Last step is to import and of course always check the imported data
If you want to see this in action I can recommend this short video (using JMP 12). A note in case you just started using the Import Wizard: It will save the last setting, which may lead to surprising views on the data, when importin new, but different data. Using the button “Restore Default Settings” you can reset your settings in the wizard.
In each imported data table you’ll find a source script to redo the import with the settings you previously have chosen. This allows for reading an updated data table, in case you got new batch data in the spreadsheet. Well, when collecting data frequently I probably would consider using databases rather than spreadsheets, but that’s a different story.
AUTOMATE IMPORTING MULTIPLE SPREADSHEETS - DIFFERENT CHALLENGE
Now you know how to read one spreadsheet with multiple worksheets with the same structure into JMP. However, you may have also faced the challenge “How do I read multiple spreadsheets with the same structure into JMP without manually do this for each file, aka doing it automatically. The short answer, using JMP Scripting Language. Using the Source Script as base you can either rerun this script for each spreadsheet, or you use a for loop looping through all files in a folder. There is a script shared in the community File Exchange you could use (maybe with some adjustments), which exactly does this: Combine-multiple-txt-or-csv-files
In short you do the following steps (just parts of the script shown):
Pick the directory and filter the files that aren’s Excel files
prefilepath = munger(Pick Directory( "Browse to the Directory of the Target Excel Files " ),1,"/","");
filepath = Convert File Path( prefilepath, Windows );
prefilelist = Files In Directory( filepath );
//filter out any non-Excel files
For( i2 = 1, n2 >= i2, i2++,
If( Item( 2, prefilelist[i2], "." ) == "xls" | Item( 2, prefilelist[i2], "." ) == "xlsx",
Insert Into( filelist,file),
Loop through the files and import them. To save memory open just two and update the first imported table with the new one, close the latter and open the next. Otherwise you may have issues on Windows because of the number of window handles used as well as of memory used (in case of many or very large spreadsheets.

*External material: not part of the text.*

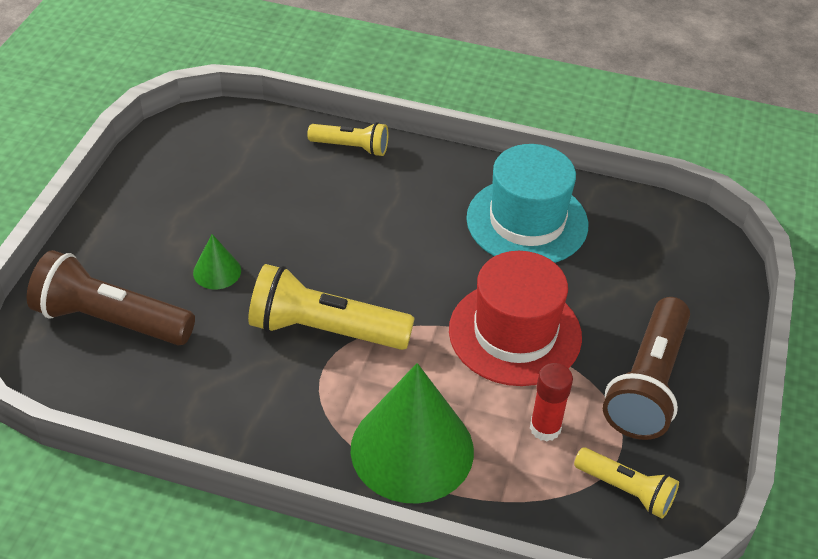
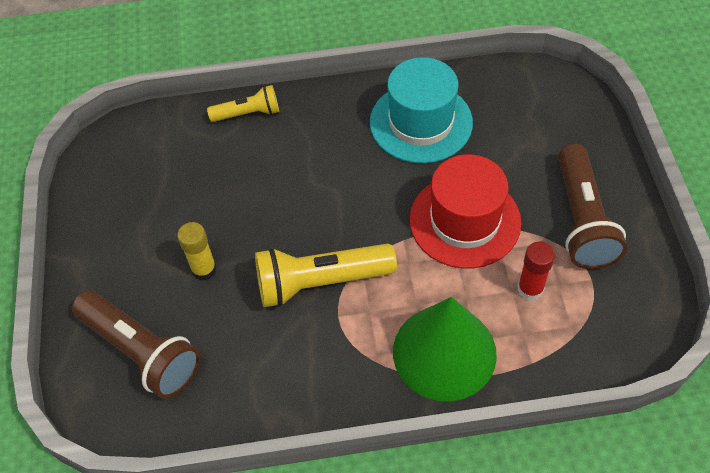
camera: 20 degrees left, 10 degrees up
brown flashlight [27,250,195,345] -> brown flashlight turned 135 degrees counterclockwise [72,290,200,399]
green cone [193,234,241,289] -> yellow glue stick [177,222,217,281]
yellow flashlight [574,447,679,518] -> none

n=nitems(filelist); //number of items in the working list
cctable= New Table( "Combined data table");//make an empty table
ExcelSheetName = "Sheet1"; // change this if you have a special sheet name you want to read the data from
//Iterate through building the SQL string to query the Excel files
For( i = 1, i < n+1, i++,
filenow = ( filelist[i] );
dt=open(fileopen, Worksheets( ExcelSheetName ) );
dt << New Column( "File Name", formula( filenow ) );
cctable << Concatenate( Data Table( dt ), Append to first table );
Close( dt, NoSave );
);//end of for loop
So far you have read about several ways to import trivial structured data, as well how to handle hierarchical and/or merged data sets using the Excel Import Wizard in JMP. Finally I showed you ways to import multiple worksheets at once and how to automatically read multiple Excel sheets with a JSL Script. In my next post I will talk about potential challenges based on the format of the data and others.
I’m looking forward to your comments and shared experiences.